(Bloomberg) -- Billionaire Carl Icahn and his investment firm have agreed to pay $2 million to settle a US Securities and Exchange Commission probe that found the legendary investor didn’t properly disclose how much he was borrowing against his stake in the company.
Icahn is being fined $500,000 and Icahn Enterprises LP will pay $1.5 million related to insufficient disclosure of how IEP units were pledged as collateral against his personal margin loans, according to an SEC statement Monday. The investigation started after a report by short-seller Hindenburg Research sent shares in Icahn’s investment firm tanking.
The settlement agreement shows that the 88-year-old investor pledged up to 65% of his IEP units from 2018 to 2022. In exchange, he was granted up to $5.1 billion in personal margin loans by various lenders.
“We are glad to put this matter behind us and will continue to focus on operating the business for the benefit of unit holders,” Icahn said in a statement. After Hindenburg’s report, “the government investigation that followed has resulted in this settlement which makes no claim IEP or I inflated NAV or engaged in a ‘Ponzi-like’ structure.”
Both settlement agreements noted that Icahn and IEP cooperated with the investigation in providing relevant information and documents. Icahn and Icahn Enterprises didn’t admit to or deny the SEC’s findings, but they agreed to cease and desist from future violations, the agency said.
The SEC determined that Icahn didn’t properly amend a securities filing to describe his personal agreements and pledges of IEP securities until July 2023. That month, he also renegotiated loan terms with a group of banks, unlinking the loans from IEP’s share performance.
Icahn Enterprises said last year that it had been contacted by both the SEC’s enforcement division and the US Attorney’s Office to provide information on its corporate governance, capitalization, securities offerings, disclosures, dividends, valuation, marketing materials and due diligence.
IEP’s stock was sent on a downward spiral last May when Hindenburg Research said it was shorting units of the company.
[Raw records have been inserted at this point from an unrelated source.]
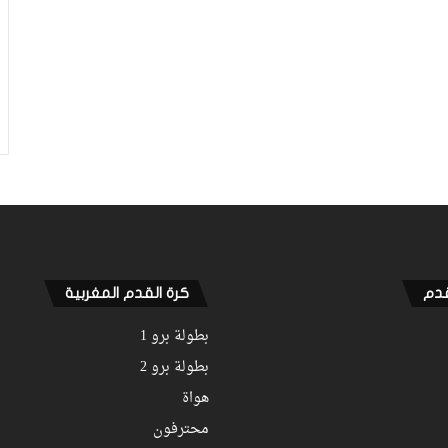
قدم
كرة القدم المغربية
بطولة برو 1
بطولة برو 2
هواة
محترفون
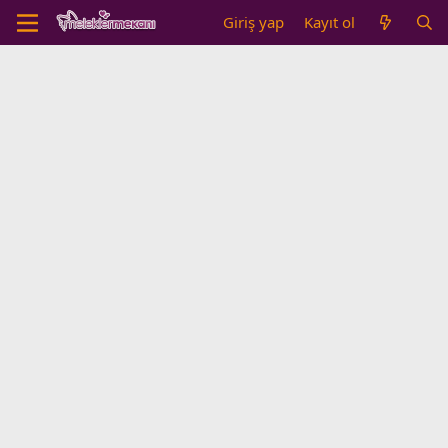
Giriş yap
Kayıt ol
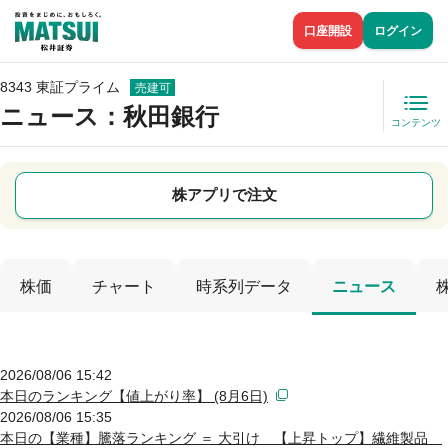
口座開設
ログイン
8343 東証プライム
売建可
ニュース
：秋田銀行
コンテンツ
株アプリで注文
株価
チャート
時系列データ
ニュース
2026/08/06 15:42
本日のランキング【値上がり率】 (8月6日)
2026/08/06 15:35
本日の【業種】騰落ランキング ＝ 大引け 【上昇トップ】繊維製品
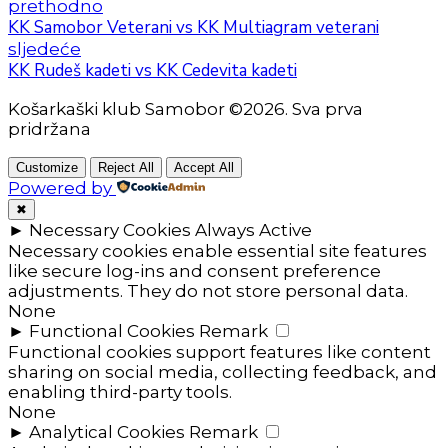
prethodno
KK Samobor Veterani vs KK Multiagram veterani
sljedeće
KK Rudeš kadeti vs KK Cedevita kadeti
Košarkaški klub Samobor ©2026. Sva prva
pridržana
Customize
Reject All
Accept All
Powered by
✖
►
Necessary Cookies
Always Active
Necessary cookies enable essential site features
like secure log-ins and consent preference
adjustments. They do not store personal data.
None
►
Functional Cookies
Remark
Functional cookies support features like content
sharing on social media, collecting feedback, and
enabling third-party tools.
None
►
Analytical Cookies
Remark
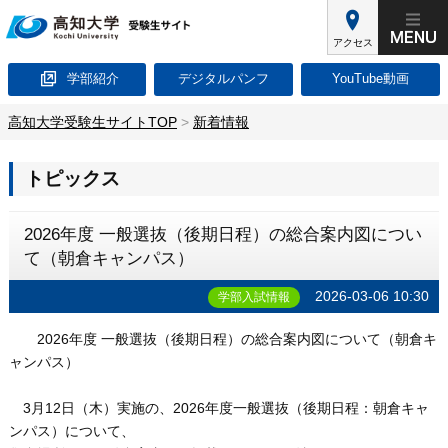
アクセス
学部紹介
デジタルパンフ
YouTube動画
高知大学受験生サイトTOP
>
新着情報
トピックス
2026年度 一般選抜（後期日程）の総合案内図につい
て（朝倉キャンパス）
2026-03-06 10:30
学部入試情報
2026年度 一般選抜（後期日程）の総合案内図について（朝倉キ
ャンパス）
3月12日（木）実施の、2026年度一般選抜（後期日程：朝倉キャ
ンパス）について、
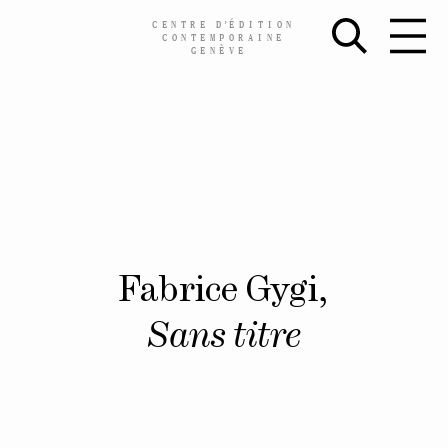
CENTRE
D’
ÉDITION
CONTEMPORAINE
GENÈVE
Skip
Fabrice Gygi,
to
content
Sans titre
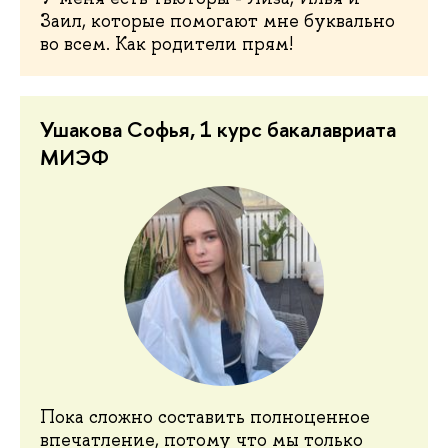
Заил, которые помогают мне буквально
во всем. Как родители прям!
Ушакова Софья, 1 курс бакалавриата
МИЭФ
Пока сложно составить полноценное
впечатление, потому что мы только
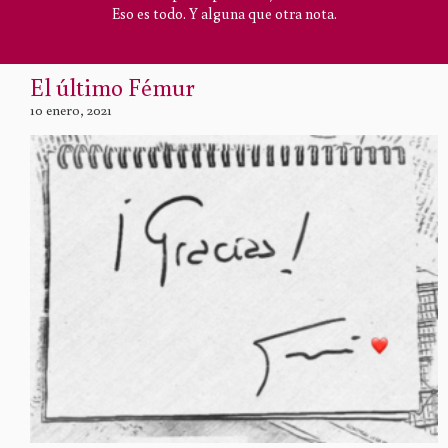
Eso es todo. Y alguna que otra nota.
El último Fémur
10 enero, 2021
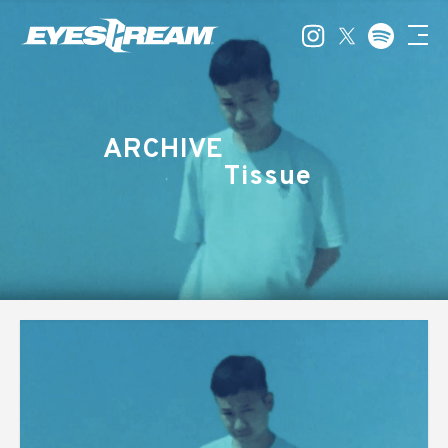
ARCHIVE
Tissue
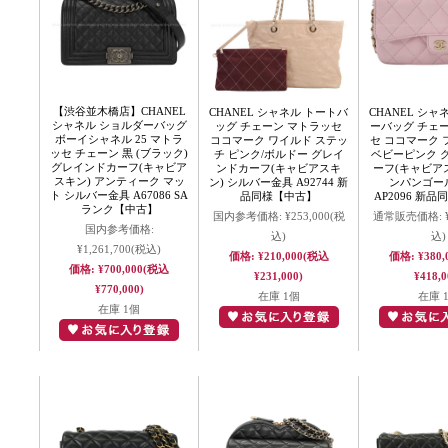
【渋谷並木橋店】CHANEL
CHANEL シャネル トートバ
CHANEL シャ
シャネル ショルダーバッグ
ッグ チェーン マトラッセ
ーバッグ チェ
ボーイシャネル 25 マトラ
ココマーク ワイルド ステッ
セ ココマーク
ッセ チェーン 黒 (ブラック)
チ ピンク/ボルドー グレイ
ベビーピンク 
グレインドカーフ(キャビア
ンドカーフ(キャビアスキ
ーフ(キャビアス
スキン) アンティーク マッ
ン) シルバー金具 A92744 新
ンパンゴー
ト シルバー金具 A67086 SA
品同様【中古】
AP2096 新
ランク【中古】
国内参考価格:
¥253,000
(税
通常販売価格:
国内参考価格:
込)
込)
¥1,261,700
(税込)
価格:
¥210,000
(税込
価格:
¥380,
価格:
¥700,000
(税込
¥231,000)
¥418,0
¥770,000)
在庫 1個
在庫 
在庫 1個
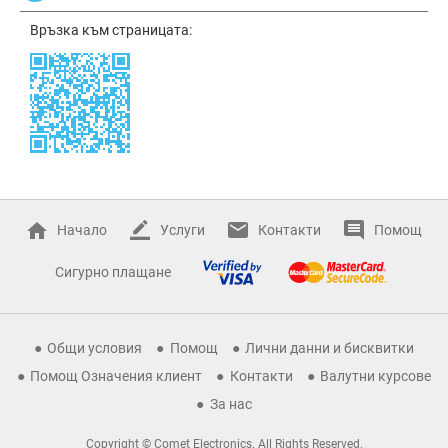
Връзка към страницата:
Начало
Услуги
Контакти
Помощ
Сигурно плащане
Общи условия
Помощ
Лични данни и бисквитки
Помощ Означения клиент
Контакти
Валутни курсове
За нас
Copyright © Comet Electronics. All Rights Reserved.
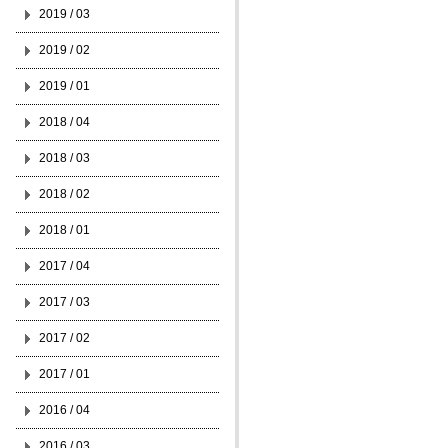
2019 / 03
2019 / 02
2019 / 01
2018 / 04
2018 / 03
2018 / 02
2018 / 01
2017 / 04
2017 / 03
2017 / 02
2017 / 01
2016 / 04
2016 / 03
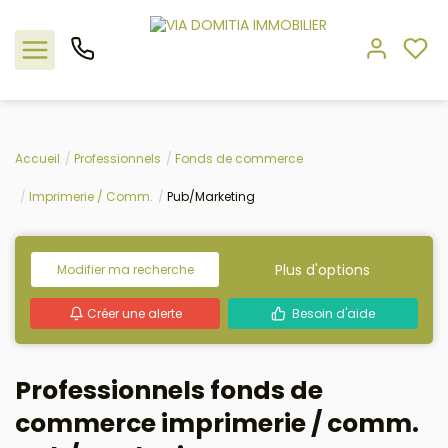
Nos offres
Accueil
Professionnels
Fonds de commerce
Imprimerie / Comm.
Pub/Marketing
L'agence
Rejoindre le groupement
Plus d'options
Modifier ma recherche
Estimation
Créer une alerte
Besoin d'aide
Avis clients
Professionnels fonds de
commerce imprimerie / comm.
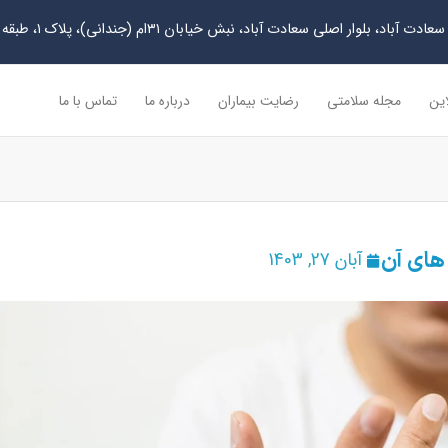
دت آباد، بلوار اصلی سعادت آباد، نبش خیابان ۳۱ام (جندانی)، پلاک ۱، طبقه چهارم
این
مجله سلامتی
رضایت بیماران
درباره ما
تماس با ما
های آن
آبان 27, 1403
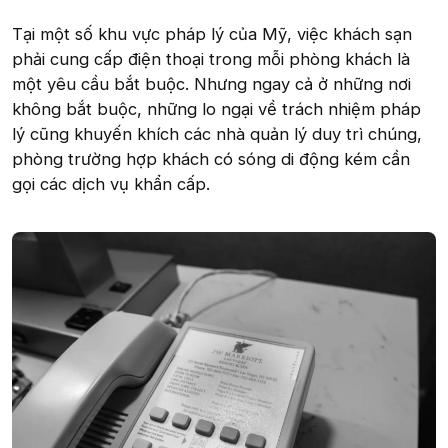
Tại một số khu vực pháp lý của Mỹ, việc khách sạn
phải cung cấp điện thoại trong mỗi phòng khách là
một yêu cầu bắt buộc. Nhưng ngay cả ở những nơi
không bắt buộc, những lo ngại về trách nhiệm pháp
lý cũng khuyến khích các nhà quản lý duy trì chúng,
phòng trường hợp khách có sóng di động kém cần
gọi các dịch vụ khẩn cấp.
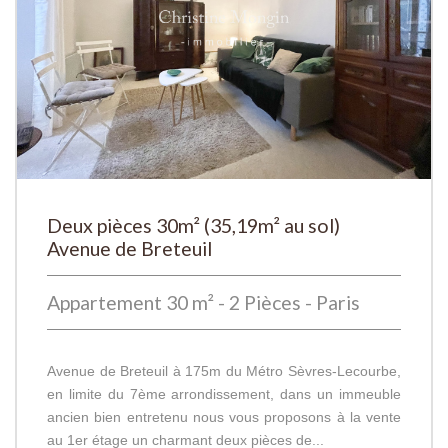
Deux pièces 30m² (35,19m² au sol)
Avenue de Breteuil
Appartement 30 m² - 2 Pièces - Paris
Avenue de Breteuil à 175m du Métro Sèvres-Lecourbe,
en limite du 7ème arrondissement, dans un immeuble
ancien bien entretenu nous vous proposons à la vente
au 1er étage un charmant deux pièces de...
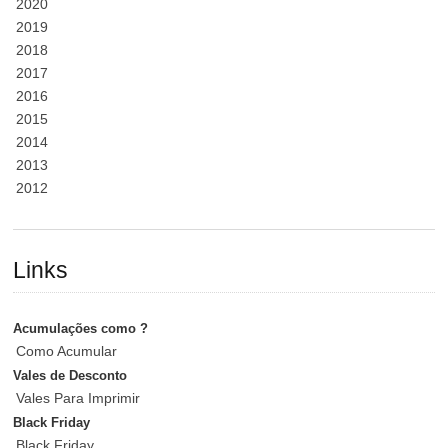
2020
2019
2018
2017
2016
2015
2014
2013
2012
Links
Acumulações como ?
Como Acumular
Vales de Desconto
Vales Para Imprimir
Black Friday
Black Friday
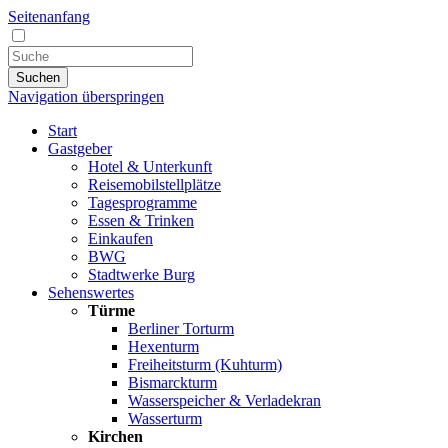
Seitenanfang
Suchen
Navigation überspringen
Start
Gastgeber
Hotel & Unterkunft
Reisemobilstellplätze
Tagesprogramme
Essen & Trinken
Einkaufen
BWG
Stadtwerke Burg
Sehenswertes
Türme
Berliner Torturm
Hexenturm
Freiheitsturm (Kuhturm)
Bismarckturm
Wasserspeicher & Verladekran
Wasserturm
Kirchen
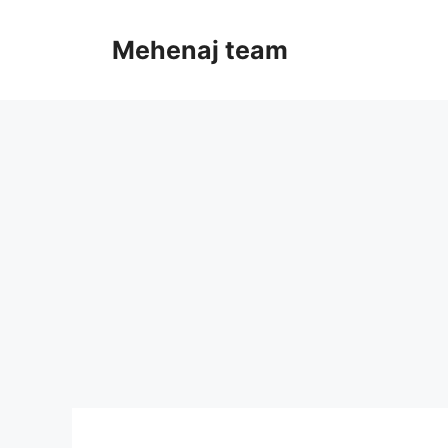
Skip
to
Mehenaj team
content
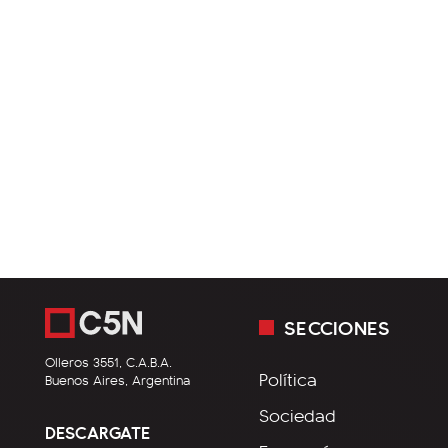
SECCIONES
Olleros 3551, C.A.B.A.
Política
Buenos Aires, Argentina
Sociedad
DESCARGATE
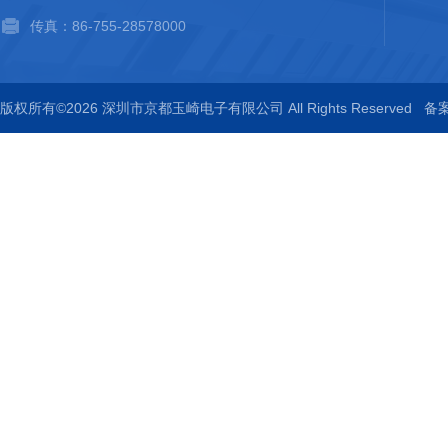
传真：86-755-28578000
版权所有©2026 深圳市京都玉崎电子有限公司 All Rights Reserved
备案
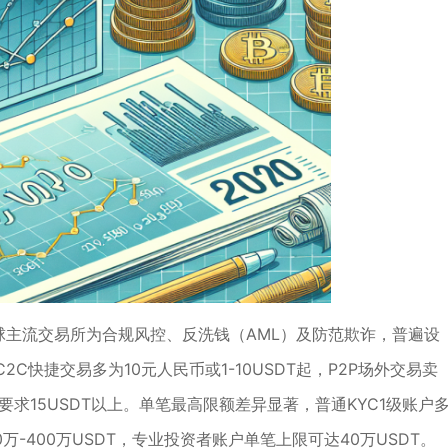
球主流交易所为合规风控、反洗钱（AML）及防范欺诈，普遍设
快捷交易多为10元人民币或1-10USDT起，P2P场外交易卖
求15USDT以上。单笔最高限额差异显著，普通KYC1级账户
0万-400万USDT，专业投资者账户单笔上限可达40万USDT。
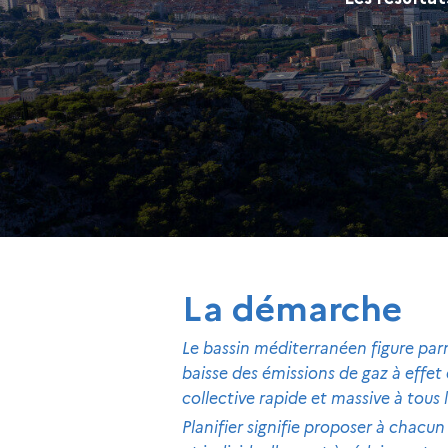
r
l
a
p
l
a
t
e
La démarche
f
o
Le bassin méditerranéen figure parm
baisse des émissions de gaz à effet 
r
collective rapide et massive à tous 
m
Planifier signifie proposer à chacun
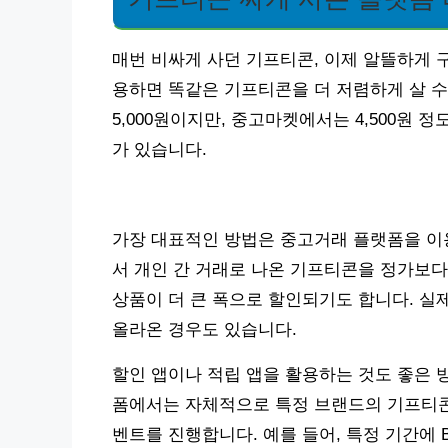
매번 비싸게 사던 기프티콘, 이제 알뜰하게 
용하면 똑같은 기프티콘을 더 저렴하게 살 수 
5,000원이지만, 중고마켓에서는 4,500원 정
가 있습니다.
가장 대표적인 방법은 중고거래 플랫폼을 이용
서 개인 간 거래로 나온 기프티콘을 정가보다
상품이 더 큰 폭으로 할인되기도 합니다. 실제
올라온 경우도 있습니다.
할인 앱이나 적립 앱을 활용하는 것도 좋은 방
폼에서는 자체적으로 특정 브랜드의 기프티콘
벤트를 진행합니다. 예를 들어, 특정 기간에 BH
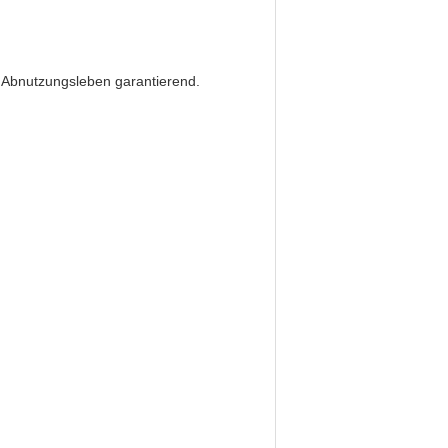
 Abnutzungsleben garantierend.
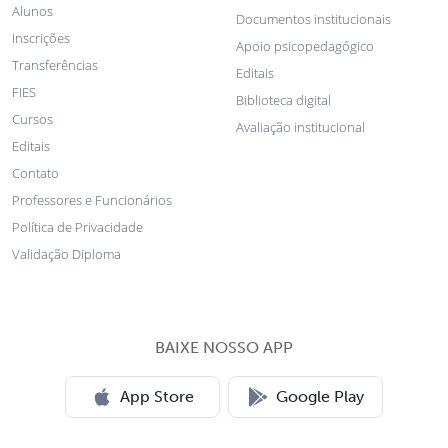
Alunos
Documentos institucionais
Inscrições
Apoio psicopedagógico
Transferências
Editais
FIES
Biblioteca digital
Cursos
Avaliação institucional
Editais
Contato
Professores e Funcionários
Política de Privacidade
Validação Diploma
BAIXE NOSSO APP
App Store
Google Play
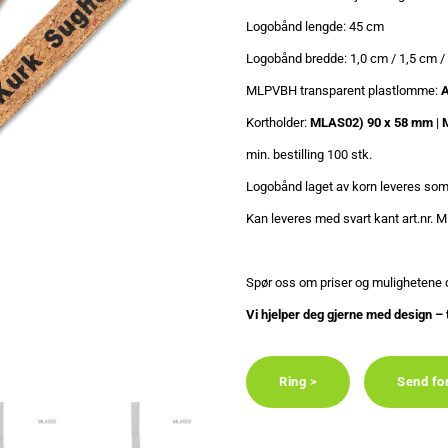
Logobånd lengde: 45 cm
Logobånd bredde: 1,0 cm / 1,5 cm / 
MLPVBH transparent plastlomme:
A
Kortholder:
MLAS02) 90 x 58 mm
|
min. bestilling 100 stk.
Logobånd laget av korn leveres som
Kan leveres med svart kant art.nr. M
Spør oss om priser og mulighetene 
Vi hjelper deg gjerne med design – 
Ring >
Send fo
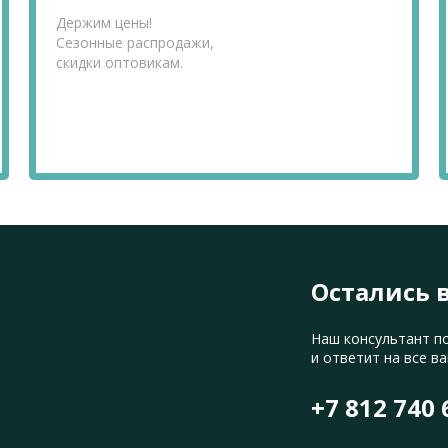
Держим цены!
Сезонные распродажи,
скидки оптовикам.
Остались 
Наш консультант п
и ответит на все в
+7 812 740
Hindenburg said in a lengthy report that the company was overpriced, and said it had found evidence of inflated valuations for some of its assets.
“IEP is settling an unrelated disclosure violation on issues that were reviewed by outside advisers at the time in question,” Jonathan Streeter, a lawyer for IEP, said in a statement. “When IEP made that correction, its unit price barely moved and the market did not react.”